Requirement ▸
Without the images, set down each entry exactly.

++++ Data to examine ++++

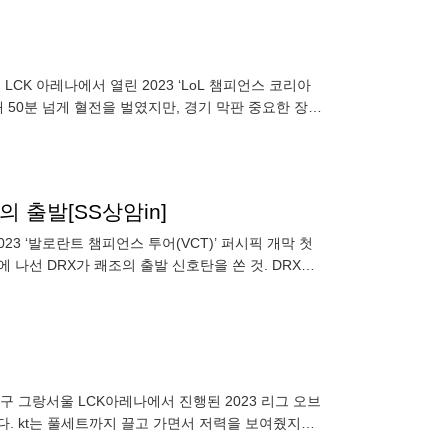
LCK 아레나에서 열린 2023 ‘LoL 챔피언스 코리아
 때 50분 넘게 혈전을 벌였지만, 경기 막판 중요한 장로
의 출발[SS상암in]
23 ‘발로란트 챔피언스 투어(VCT)’ 퍼시픽 개막 첫
 나선 DRX가 쾌조의 출발 신호탄을 쏜 것. DRX는
종로구 그랑서울 LCK아레나에서 진행된 2023 리그 오브
. kt는 풀세트까지 끌고 가면서 저력을 보여줬지만,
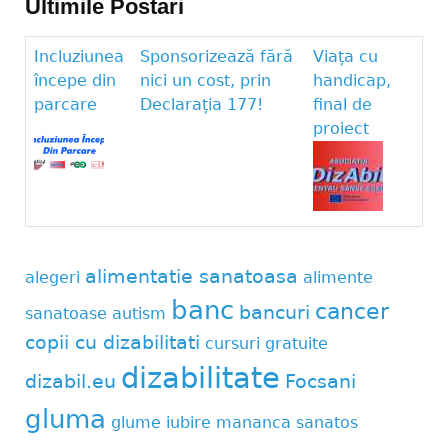
Ultimile Postari
Incluziunea
Sponsorizează fără
Viața cu
începe din
nici un cost, prin
handicap,
parcare
Declarația 177!
final de
proiect
alimentatie sanatoasa
alegeri
alimente
banc
cancer
bancuri
sanatoase
autism
copii cu dizabilitati
cursuri gratuite
dizabilitate
dizabil.eu
Focsani
gluma
glume
iubire
mananca sanatos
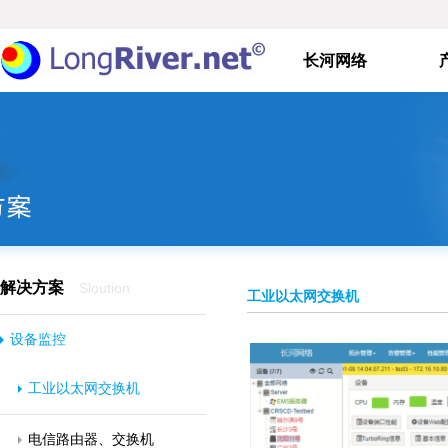
长河网络
解决方案
Sloution
工业以太网交换机
设备监控
工业以太网交换机
电信路由器、交换机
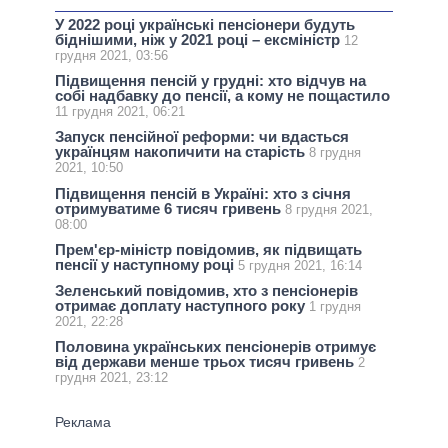
У 2022 році українські пенсіонери будуть
біднішими, ніж у 2021 році – ексміністр
12
грудня 2021, 03:56
Підвищення пенсій у грудні: хто відчув на
собі надбавку до пенсії, а кому не пощастило
11 грудня 2021, 06:21
Запуск пенсійної реформи: чи вдасться
українцям накопичити на старість
8 грудня
2021, 10:50
Підвищення пенсій в Україні: хто з січня
отримуватиме 6 тисяч гривень
8 грудня 2021,
08:00
Прем'єр-міністр повідомив, як підвищать
пенсії у наступному році
5 грудня 2021, 16:14
Зеленський повідомив, хто з пенсіонерів
отримає доплату наступного року
1 грудня
2021, 22:28
Половина українських пенсіонерів отримує
від держави менше трьох тисяч гривень
2
грудня 2021, 23:12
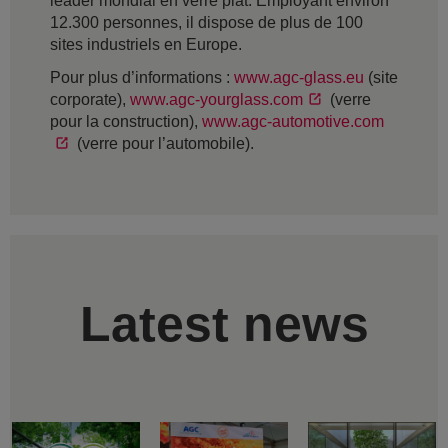
leader mondial en verre plat. Employant environ
12.300 personnes, il dispose de plus de 100
sites industriels en Europe.
Pour plus d’informations :
www.agc-glass.eu
(site
corporate),
www.agc-yourglass.com
(verre
pour la construction),
www.agc-automotive.com
(verre pour l’automobile).
Latest news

++++

Solution to this exercise ▸
LCK 아레나에서 열린 2023 ‘LoL 챔피언스 코리아
 때 50분 넘게 혈전을 벌였지만, 경기 막판 중요한 장로
의 출발[SS상암in]
23 ‘발로란트 챔피언스 투어(VCT)’ 퍼시픽 개막 첫
 나선 DRX가 쾌조의 출발 신호탄을 쏜 것. DRX는
종로구 그랑서울 LCK아레나에서 진행된 2023 리그 오브
. kt는 풀세트까지 끌고 가면서 저력을 보여줬지만,
Ultimile Postari
Incluziunea
Sponsorizează fără
Viața cu
începe din
nici un cost, prin
handicap,
parcare
Declarația 177!
final de
proiect
alimentatie sanatoasa
alegeri
alimente
banc
cancer
bancuri
sanatoase
autism
copii cu dizabilitati
cursuri gratuite
dizabilitate
dizabil.eu
Focsani
gluma
glume
iubire
mananca sanatos
长河网络
解决方案
Sloution
工业以太网交换机
设备监控
工业以太网交换机
电信路由器、交换机
У 2022 році українські пенсіонери будуть
біднішими, ніж у 2021 році – ексміністр
12
грудня 2021, 03:56
Підвищення пенсій у грудні: хто відчув на
собі надбавку до пенсії, а кому не пощастило
11 грудня 2021, 06:21
Запуск пенсійної реформи: чи вдасться
українцям накопичити на старість
8 грудня
2021, 10:50
Підвищення пенсій в Україні: хто з січня
отримуватиме 6 тисяч гривень
8 грудня 2021,
08:00
Прем'єр-міністр повідомив, як підвищать
пенсії у наступному році
5 грудня 2021, 16:14
Зеленський повідомив, хто з пенсіонерів
отримає доплату наступного року
1 грудня
2021, 22:28
Половина українських пенсіонерів отримує
від держави менше трьох тисяч гривень
2
грудня 2021, 23:12
leader mondial en verre plat. Employant environ
12.300 personnes, il dispose de plus de 100
sites industriels en Europe.
Pour plus d’informations :
www.agc-glass.eu
(site
corporate),
www.agc-yourglass.com
(verre
pour la construction),
www.agc-automotive.com
(verre pour l’automobile).
Latest news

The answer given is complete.